In diesem Sinne kann vom Evangelium nicht so gesprochen werden, als sei es ein Drittes, etwas, das im Gegenüber zu implementieren wäre. Es ist nicht in erster Linie Information über den richtigen Weg des Glaubens, ihm entspricht dann kein „doing generality“, das den Text auf einen normativen Gehalt reduziert. Vielmehr rekonstruiert der Text neue Hoffnungspfade.

Das klingt zunächst paradox, ist es aber eigentlich nicht – zumindest dann nicht, wenn ernst genommen wird, dass Gott sich gegenüber jedem Menschen immer schon selbst mitgeteilt hat. Das Evangelium als Text ist dann ein Hilfsmittel vergleichbar mit der Legende zu einer Karte: Wie erst die Legende zu einer Karte den richtigen Weg aufzuschlüsseln vermag, ist das Evangelium der je singulär anzuwendende Zeichen-Schlüssel, der darauf schließen lässt, dass es sich zu leben lohnt. Jeweils singulär ist dieser Schlüssel auch deshalb, weil wie bei der Legende nicht jedes Symbol und jedes Zeichen den je einzigartig zu beschreitenden Lebensweg erschließt.

Nur im Zusammenspiel des Textes mit vorfindbarem (diskretem) Glauben, ausdrücklichem oder unausgedrücktem Vertrauen, lässt sich die Relevanz des Evangeliums behaupten. Verkündigung, Glaubenskommunikation, Sprechen von Gott brauchen beide Elemente: den ganz menschlichen Glauben, das Vertrauen auf eine maßlose Güte, die mich am Leben hält, und das gesprochene Wort, das diesen Glauben besonders dann lichtet, wenn er in den Ereignissen zwischen unserem Alltagsleben zu Tage tritt oder einfach gerade dringend benötigt wird.

Empfangen und erzählen

Das bedeutet, dass der evangelische Stil der Glaubenskommunikation nur einem eher begrenzt planbaren Vollzug entspricht. Wenn es um etwas geht, das schon da ist, dann gilt hier: Wer geben will, muss empfangen üben. Sprich: Es ist nicht damit zu rechnen, dass das wirksame Wort des Glaubens in einem einfachen Sinne von mir ausgeht. Vielmehr ist Glaubenskommunikation ein gegenseitiges Mit‑Teilen, in dem es darum geht, Glauben zu re‑formulieren (vgl. Schönemann 2012, 7).

Es geht also um einen Entdeckungsvollzug: die Entdeckung er- und gelebten Glaubens, aus dem heraus und über den gesprochen werden kann. Man könnte etwas spitz formulieren: Nicht zuerst die Content-Creators der Social-Media-Plattformen, sondern die Evangelisten zeigen, wie Glaubenskommunikation gelingt. Die Evangelisten stehen für genau das: die überraschenden Episoden wirksamer Gottesworte (und ‑taten) zu sammeln und der Gemeinde zusammenhängend vorzustellen. Ein evangelischer Stil der Glaubenskommunikation orientiert sich an diesem Vorbild. Sein Ziel ist es weniger, Kommunikation auf Ebene des informativen Ausdrucks zu perfektionieren, und eher, von überraschenden Ereignissen sich erweisender Güte zu erzählen.

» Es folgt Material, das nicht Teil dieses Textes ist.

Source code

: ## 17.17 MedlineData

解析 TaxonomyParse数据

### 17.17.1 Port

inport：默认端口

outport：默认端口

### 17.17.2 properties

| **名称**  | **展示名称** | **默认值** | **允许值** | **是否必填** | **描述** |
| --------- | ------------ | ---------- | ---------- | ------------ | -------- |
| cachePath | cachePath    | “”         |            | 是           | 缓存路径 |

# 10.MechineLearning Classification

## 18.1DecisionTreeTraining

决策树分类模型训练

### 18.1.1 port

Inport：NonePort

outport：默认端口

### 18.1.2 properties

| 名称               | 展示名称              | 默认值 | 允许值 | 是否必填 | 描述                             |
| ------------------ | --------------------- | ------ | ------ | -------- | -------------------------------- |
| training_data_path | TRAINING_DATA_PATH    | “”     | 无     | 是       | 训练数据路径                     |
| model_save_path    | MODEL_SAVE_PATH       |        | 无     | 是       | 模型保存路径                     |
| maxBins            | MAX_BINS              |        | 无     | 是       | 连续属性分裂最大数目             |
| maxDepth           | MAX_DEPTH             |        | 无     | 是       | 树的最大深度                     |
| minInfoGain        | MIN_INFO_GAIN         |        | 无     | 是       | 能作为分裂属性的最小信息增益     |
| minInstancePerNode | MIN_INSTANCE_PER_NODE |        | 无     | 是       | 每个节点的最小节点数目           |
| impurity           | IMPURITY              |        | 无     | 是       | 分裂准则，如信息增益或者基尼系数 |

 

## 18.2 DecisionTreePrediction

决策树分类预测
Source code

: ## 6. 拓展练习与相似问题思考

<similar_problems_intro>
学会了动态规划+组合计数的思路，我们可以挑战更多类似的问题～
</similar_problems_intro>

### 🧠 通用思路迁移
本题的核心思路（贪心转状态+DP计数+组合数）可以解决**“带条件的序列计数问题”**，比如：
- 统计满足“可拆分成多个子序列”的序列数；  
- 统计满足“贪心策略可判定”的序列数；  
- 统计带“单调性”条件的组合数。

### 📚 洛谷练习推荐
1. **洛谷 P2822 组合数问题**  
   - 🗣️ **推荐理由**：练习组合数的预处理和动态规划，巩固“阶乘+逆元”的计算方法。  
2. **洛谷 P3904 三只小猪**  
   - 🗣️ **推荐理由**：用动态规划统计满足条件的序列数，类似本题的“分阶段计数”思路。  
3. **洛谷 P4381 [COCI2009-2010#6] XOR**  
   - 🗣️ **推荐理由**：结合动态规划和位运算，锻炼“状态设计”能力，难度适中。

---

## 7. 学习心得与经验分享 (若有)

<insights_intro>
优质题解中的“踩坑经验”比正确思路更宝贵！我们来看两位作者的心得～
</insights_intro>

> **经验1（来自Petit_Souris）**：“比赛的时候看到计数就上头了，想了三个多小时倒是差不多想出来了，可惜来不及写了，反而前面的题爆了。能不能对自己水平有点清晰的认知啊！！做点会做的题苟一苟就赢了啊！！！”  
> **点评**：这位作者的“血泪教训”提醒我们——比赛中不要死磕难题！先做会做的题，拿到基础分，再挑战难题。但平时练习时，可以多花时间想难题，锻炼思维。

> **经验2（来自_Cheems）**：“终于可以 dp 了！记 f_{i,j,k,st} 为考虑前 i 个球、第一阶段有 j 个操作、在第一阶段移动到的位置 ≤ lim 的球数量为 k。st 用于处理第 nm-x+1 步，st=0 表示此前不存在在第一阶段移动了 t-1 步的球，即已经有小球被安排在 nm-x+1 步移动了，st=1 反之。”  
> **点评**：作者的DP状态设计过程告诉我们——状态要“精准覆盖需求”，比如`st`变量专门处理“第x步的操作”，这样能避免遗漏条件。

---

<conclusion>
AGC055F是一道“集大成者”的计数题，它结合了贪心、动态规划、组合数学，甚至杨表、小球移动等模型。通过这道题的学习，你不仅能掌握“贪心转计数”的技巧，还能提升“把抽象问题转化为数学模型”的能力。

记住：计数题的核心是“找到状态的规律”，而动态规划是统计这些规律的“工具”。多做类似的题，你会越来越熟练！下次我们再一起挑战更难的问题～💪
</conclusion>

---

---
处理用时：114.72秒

Solches Erzählen setzt das Empfangen voraus. Es sind diese beiden Praktiken, um die sich der zurückliegende Gedankengang dreht. Um es mit der Zeitanalyse von Andreas Reckwitz zu verbinden: Waren frühmodern valorisierte Praktiken der Glaubenskommunikation eher Unterweisen, Reproduzieren und Formatieren, so könnten sie heute Empfangen und Erzählen sein.